Priya Menon Priya Menon Scientific Media Editor at Curetalk

Living With Schizoaffective Disorder: Lyrical Narrative By Joshua Siron

living with schizoaffective disorder

Living with schizoaffective disorder.

Joshua has once again written a deeply moving poem expressing and sharing what living with schizoaffective disorder is all about. He elucidates that the ‘illness is only half the battle for us’ and dedicates this new poem, trying to explain how it feels to live with schizophrenia or schizoaffective disorder. The poem is written exceptionally well and paints a poignant picture of the trauma that a person suffering from schizoaffective disorder goes through.
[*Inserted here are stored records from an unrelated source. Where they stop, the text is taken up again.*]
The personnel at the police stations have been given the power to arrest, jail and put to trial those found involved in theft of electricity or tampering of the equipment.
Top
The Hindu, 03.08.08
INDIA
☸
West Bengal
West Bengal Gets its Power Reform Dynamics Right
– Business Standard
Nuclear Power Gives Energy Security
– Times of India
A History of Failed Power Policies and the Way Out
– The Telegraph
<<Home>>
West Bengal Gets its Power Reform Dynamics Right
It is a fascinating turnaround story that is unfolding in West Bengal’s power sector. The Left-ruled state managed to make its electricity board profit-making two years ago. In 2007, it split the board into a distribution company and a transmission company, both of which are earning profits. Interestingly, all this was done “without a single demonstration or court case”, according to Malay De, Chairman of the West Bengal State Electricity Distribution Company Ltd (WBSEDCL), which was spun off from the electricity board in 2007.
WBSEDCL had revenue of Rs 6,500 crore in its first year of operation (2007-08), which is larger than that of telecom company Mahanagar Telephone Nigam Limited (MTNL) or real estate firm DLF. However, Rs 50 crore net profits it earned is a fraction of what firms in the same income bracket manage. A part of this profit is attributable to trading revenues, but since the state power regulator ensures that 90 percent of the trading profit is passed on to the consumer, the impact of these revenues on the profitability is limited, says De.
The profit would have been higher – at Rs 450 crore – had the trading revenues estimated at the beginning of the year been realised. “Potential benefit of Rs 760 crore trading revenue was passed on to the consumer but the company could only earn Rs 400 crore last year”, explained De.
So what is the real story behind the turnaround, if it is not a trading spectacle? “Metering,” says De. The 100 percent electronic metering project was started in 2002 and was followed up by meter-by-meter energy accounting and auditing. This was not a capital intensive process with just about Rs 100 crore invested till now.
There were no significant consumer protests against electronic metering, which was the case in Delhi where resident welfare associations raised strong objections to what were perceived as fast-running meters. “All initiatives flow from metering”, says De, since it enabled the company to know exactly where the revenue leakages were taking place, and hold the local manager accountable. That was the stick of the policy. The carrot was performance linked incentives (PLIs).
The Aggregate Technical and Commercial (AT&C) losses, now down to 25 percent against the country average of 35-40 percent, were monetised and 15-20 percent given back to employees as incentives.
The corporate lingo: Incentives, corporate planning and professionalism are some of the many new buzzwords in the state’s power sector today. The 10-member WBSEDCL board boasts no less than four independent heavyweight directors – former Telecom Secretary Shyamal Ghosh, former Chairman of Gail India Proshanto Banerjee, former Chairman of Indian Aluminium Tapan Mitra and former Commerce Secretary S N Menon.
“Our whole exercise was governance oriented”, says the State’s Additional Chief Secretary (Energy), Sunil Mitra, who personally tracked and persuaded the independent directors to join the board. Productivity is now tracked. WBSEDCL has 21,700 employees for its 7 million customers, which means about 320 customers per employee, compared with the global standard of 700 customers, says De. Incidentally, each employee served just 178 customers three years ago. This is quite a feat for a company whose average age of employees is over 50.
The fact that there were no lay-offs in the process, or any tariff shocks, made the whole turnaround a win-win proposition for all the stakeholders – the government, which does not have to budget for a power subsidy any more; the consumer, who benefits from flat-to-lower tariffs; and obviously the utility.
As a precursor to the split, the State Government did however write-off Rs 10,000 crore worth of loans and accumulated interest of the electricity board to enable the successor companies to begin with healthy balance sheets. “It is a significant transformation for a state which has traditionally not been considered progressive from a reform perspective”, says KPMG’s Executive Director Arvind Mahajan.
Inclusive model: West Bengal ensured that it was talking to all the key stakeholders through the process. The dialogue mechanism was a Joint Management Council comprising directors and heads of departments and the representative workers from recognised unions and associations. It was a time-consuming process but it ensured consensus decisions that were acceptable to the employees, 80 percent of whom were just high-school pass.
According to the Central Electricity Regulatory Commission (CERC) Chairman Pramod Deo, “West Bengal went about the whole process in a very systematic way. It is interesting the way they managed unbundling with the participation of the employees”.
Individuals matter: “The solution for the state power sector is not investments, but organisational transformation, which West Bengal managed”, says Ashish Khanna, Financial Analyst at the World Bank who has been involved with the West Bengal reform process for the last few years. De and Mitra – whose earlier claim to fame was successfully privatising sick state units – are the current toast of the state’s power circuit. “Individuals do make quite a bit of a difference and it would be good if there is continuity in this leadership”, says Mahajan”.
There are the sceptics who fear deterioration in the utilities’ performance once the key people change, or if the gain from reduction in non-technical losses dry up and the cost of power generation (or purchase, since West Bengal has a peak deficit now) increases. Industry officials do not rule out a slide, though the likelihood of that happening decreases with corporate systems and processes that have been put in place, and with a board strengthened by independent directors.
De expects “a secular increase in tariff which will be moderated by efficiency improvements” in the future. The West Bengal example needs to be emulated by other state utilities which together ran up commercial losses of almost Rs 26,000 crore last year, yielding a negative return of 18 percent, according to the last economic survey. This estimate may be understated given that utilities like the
We thank Joshua for sharing this wonderful poem and hope he would continue writing and sharing with our readers.

These are his words….

Why They Hate Us

See
The reason they don’t like me
Is they see in me
some defective tragedy
sadly
all because I’m schizophrenic
so I must panic
and be up to some tragic antic
or a violent tactic
My whole life has been dramatic
Half the hurt from my illness
Is it’s an excuse for people to give up on forgiveness
I hurt from being left in the dirt
due to this
social ignorance
Left damn near helpless
For being cursed as the worst
Alone and left like this
Society
gives up and deserts
people like me
I feel pain to and it hurts
Knowing it’s much more than likely
that they choose to desert
because the difference in how our brains work
might be frightening
Not because I go berserk
But because I was born unlucky
The very
label is labeled
scary
Enough reason for them to not love me
My symptoms disabled
Social respect and shamed me
Barely out of the cradle
They learned to hate me
Making the pain hard to subside and settle
Because they blame me
I’m a mellow fellow
but they still choose to degrade me
Giving me a chance close to zero
Never clever enough to realize
stress this size
requires super hero
like bravery
Because of judgmental rants
and raves
I’m given little to no chance
from very first glance
due to the stereo type
of how a schizophrenic behaves
Don’t believe the hype
im a little odd and strange
But not wrong for being not quite right
in the brain
To me people don’t see they act like
their the ones who are deranged
completely out of sight
That what they fear and how they act is all the same
So they suppress the light
I need with no shame
for me to progress
Their paranoid mind frame
Damages my level of success
Making my future farther from range
I’m cursed instead of blessed
Losing much more than I’ve gained
Not from the illness but how it’s addressed
Our name is permanently shamed
Most of us can’t help but to regress
looking in the mirror stressed feeling inferior choosing us to blame
For the value of our life being worth less
Forever ashamed
I must not be able to pass this test
So my value instantly lessens
Even though when black and white its society blamed best
Wishing to avoid their unpredictable behavior and hidden expressions
That Subconsciously make me suggest
what they really think negatively link
with unspoken confessions
You can’t guess whats next
When you feel that fearful voice
mixed with confusion and paranoid aggressions
it deploys no joys just annoys words into noise
Causing instant suppression
That only destroys
conversation and alternative suggestion
How can I stand tall and not fall
into multiple sessions
With my back against the wall
forced to fight anxiety attacks and other depressions
I fear what I see you just fear what I saw
Making you choose to turn the other direction
Do you not care that the cards I was given to draw
Makes folding a strong conscious suggestion
But I’m smart enough to know
it not the cards you have but how they’re played
So though my cards don’t show
How I bluff is how I’m saved
Unlike you I slow my roll
Refusing to be deceived
In order to save my own soul
that the cards you received
Cant give you more control
In what I not only believed
But also what I know
It’s not the cards retrieved
that have the ability to get me out of such a hole
It’s being able to patiently proceed
and the courage not to fold

Joshua Siron

Related posts:

  1. Life with Schizoaffective Disorder: A Poignant Poetic Narrative
  2. Diagnostic Criteria For Schizoaffective Disorder
  3. Why Is Schizoaffective Disorder So Difficult To Diagnose?
  4. Symptoms And Diagnosis Of Schizoaffective Disorder
  5. Affects Of Schizoaffective Disorder On the Mind
  • Cathy Miller

    This poem is so absolutely and completely an accurate description of how Josh sees and feels his disorder and the disorder through societies eyes. He is my nephew and I am proud to have such an intelligent and loving member of my family. Congrats Josh on another beautifully expressed poem.